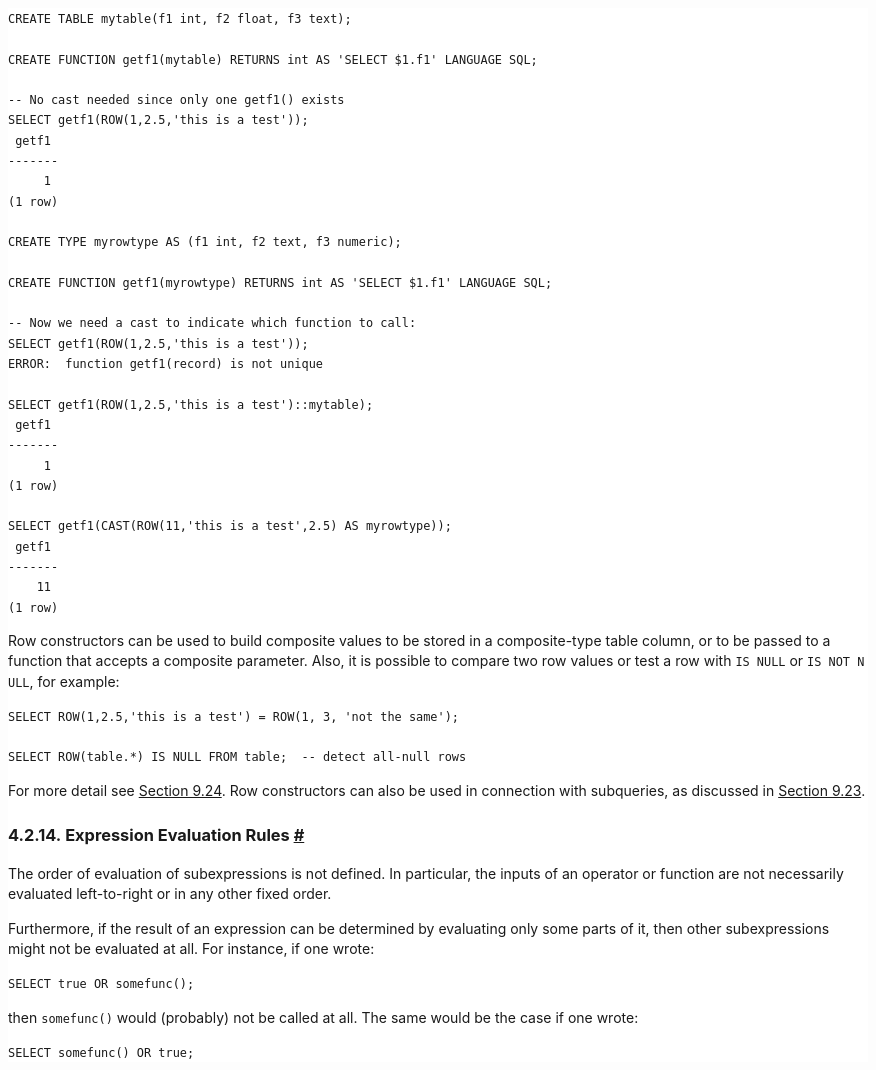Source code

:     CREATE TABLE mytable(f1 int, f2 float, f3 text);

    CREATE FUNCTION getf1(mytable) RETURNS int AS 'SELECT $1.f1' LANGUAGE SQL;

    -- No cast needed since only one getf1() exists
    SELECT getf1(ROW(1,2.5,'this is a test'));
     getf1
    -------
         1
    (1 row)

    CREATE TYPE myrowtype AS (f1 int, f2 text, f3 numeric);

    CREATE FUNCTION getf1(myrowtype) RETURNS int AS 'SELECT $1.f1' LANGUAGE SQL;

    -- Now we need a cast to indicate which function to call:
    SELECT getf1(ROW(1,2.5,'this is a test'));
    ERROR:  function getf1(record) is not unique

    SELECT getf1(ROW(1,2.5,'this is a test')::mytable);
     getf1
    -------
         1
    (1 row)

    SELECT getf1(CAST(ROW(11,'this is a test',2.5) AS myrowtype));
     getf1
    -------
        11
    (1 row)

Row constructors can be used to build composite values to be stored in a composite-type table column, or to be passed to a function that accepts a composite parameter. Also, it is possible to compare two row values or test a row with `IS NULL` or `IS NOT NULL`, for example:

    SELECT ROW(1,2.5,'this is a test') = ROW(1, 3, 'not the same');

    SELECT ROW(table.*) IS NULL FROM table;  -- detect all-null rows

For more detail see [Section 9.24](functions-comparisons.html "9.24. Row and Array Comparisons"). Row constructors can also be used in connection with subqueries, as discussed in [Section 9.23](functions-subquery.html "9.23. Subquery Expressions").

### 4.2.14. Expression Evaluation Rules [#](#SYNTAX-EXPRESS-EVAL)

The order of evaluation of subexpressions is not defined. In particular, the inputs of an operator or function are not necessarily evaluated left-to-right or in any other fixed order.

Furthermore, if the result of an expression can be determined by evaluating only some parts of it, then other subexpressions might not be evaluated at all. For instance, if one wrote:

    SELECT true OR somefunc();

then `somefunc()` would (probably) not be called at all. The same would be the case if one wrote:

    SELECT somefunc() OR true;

(YOUR OBJECTIVE): Copy out each line of the records where the string "RETURNS" appears.

(EXERCISE SOLUTION):
    CREATE FUNCTION getf1(mytable) RETURNS int AS 'SELECT $1.f1' LANGUAGE SQL;
    CREATE FUNCTION getf1(myrowtype) RETURNS int AS 'SELECT $1.f1' LANGUAGE SQL;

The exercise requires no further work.